Distance learning continues to be a challenge for St. Paul's high school students, including many who can ill afford to fall behind.
Students were failing more than one-third of high school classes at the midpoint of the first quarter that ends Friday, a district official told school board members this week.
About 400 students, most of them juniors and seniors, have been targeted to work extra hours to make up the credits they need to graduate, leading in turn to a new effort to steer them into a Saturday workshop providing what many have been missing: in-person help.
"Very unsettling," Board Member Zuki Ellis said of the number of students needing to get back on track.
St. Paul has continued to teach most of its students remotely this fall, but expectations are higher than in the spring when the pandemic began. Then, the district allowed every senior who was on track to graduate at midterm to receive a diploma. No such provision is in place for 2020-21. Grades must be kept up and credits secured.
Grades have fallen elsewhere across the country, too, as students struggle to maintain focus while learning online and also receive fewer hours of instruction than they would in the classroom. Two districts in the Bay Area of California reported that nearly one-third of their students were failing at least one class, the Mercury News reported this month.
St. Paul has an "Evening High School" that it created for credit-recovery purposes, and it, too, is in distance learning mode, with efforts to provide synchronous, or live, online instruction, said Darren Ginther, the district's director of college and career readiness.
He expects the number of students needing to regain credits to rise from 400 to nearly 900 at some point in 2020-21, which would be double that of a year ago, he said.
Last month, the district opened an academic support center at Washington Technology Magnet School on the North End. Students are referred there by teachers, counselors and others, including members of the faith community, for in-person academic and social-emotional supports.
That, in turn, has led to the scheduling of Saturday morning "Senior Blitz" workshops for students seeking to make up credits.

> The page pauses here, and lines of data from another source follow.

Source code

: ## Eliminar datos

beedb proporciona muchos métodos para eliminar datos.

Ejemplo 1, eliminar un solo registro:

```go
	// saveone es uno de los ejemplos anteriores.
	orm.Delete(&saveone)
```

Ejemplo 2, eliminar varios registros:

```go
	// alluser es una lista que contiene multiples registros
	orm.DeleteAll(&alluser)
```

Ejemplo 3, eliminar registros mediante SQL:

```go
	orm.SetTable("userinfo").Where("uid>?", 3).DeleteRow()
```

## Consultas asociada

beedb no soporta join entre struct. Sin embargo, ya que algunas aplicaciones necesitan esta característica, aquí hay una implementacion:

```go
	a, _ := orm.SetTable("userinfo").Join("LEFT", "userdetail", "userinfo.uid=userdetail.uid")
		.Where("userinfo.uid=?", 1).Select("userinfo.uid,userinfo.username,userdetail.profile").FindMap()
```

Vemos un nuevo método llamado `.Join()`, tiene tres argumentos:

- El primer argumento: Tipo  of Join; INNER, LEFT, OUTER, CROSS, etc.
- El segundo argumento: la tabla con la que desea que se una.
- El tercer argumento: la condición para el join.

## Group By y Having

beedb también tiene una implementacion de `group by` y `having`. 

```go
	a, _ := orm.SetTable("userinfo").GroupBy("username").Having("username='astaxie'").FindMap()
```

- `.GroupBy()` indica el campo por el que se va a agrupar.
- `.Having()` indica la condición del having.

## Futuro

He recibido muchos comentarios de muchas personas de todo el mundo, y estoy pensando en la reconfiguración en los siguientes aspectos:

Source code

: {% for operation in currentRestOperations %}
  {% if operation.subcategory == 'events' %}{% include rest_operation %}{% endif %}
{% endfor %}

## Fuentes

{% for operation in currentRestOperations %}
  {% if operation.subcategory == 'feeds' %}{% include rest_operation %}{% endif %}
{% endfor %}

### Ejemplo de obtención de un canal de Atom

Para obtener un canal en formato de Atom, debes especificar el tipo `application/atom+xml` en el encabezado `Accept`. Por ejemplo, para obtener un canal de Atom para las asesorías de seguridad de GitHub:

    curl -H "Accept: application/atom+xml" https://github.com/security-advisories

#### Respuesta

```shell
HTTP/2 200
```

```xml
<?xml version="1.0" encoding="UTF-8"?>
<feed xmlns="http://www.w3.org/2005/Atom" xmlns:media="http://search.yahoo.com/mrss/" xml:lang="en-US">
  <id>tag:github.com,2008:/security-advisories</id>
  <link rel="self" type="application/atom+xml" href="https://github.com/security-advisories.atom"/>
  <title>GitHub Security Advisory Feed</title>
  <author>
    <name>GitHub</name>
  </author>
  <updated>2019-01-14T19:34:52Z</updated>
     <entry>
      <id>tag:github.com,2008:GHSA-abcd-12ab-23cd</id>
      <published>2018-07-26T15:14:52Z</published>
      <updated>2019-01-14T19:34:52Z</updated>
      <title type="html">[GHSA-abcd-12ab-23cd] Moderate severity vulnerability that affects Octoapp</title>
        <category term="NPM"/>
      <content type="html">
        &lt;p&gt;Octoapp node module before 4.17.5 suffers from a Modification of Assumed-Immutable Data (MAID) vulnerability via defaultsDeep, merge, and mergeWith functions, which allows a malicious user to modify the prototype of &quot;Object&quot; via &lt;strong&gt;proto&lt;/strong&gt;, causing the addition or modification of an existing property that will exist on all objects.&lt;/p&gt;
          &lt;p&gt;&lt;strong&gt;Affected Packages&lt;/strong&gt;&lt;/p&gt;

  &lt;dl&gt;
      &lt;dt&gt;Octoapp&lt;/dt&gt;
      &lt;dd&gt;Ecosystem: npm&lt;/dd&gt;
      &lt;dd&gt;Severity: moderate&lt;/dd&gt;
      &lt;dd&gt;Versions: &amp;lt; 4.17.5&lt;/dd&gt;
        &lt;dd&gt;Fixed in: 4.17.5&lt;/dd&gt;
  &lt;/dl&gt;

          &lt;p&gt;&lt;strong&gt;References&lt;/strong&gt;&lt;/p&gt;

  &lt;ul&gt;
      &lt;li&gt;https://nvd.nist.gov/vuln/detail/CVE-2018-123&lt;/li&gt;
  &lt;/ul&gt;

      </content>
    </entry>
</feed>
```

Jackie Turner, the district's chief operations officer, said the school system has learned that face-to-face contacts with teachers and others can help some kids feel more accountable for their work.
"They need to walk into a space and have somebody in front of them saying, 'OK, keep going. You can do it,' " she said. "It's not that they don't know the content. They need the motivation."
Students are given Metro Transit bus passes to get to and from the sessions, which are expected to run into January. Then, the district is hoping to expand its move into a hybrid of online and in-person instruction.
The district previously invited special-education students to return to school part time, but any expansion of the hybrid format would not come until Jan. 19, at the earliest.
While COVID-19 cases are rising, and many other districts are reverting to distance learning, St. Paul officials said they continue to prepare to bring more kids back to school, with preschoolers to second-graders next in line.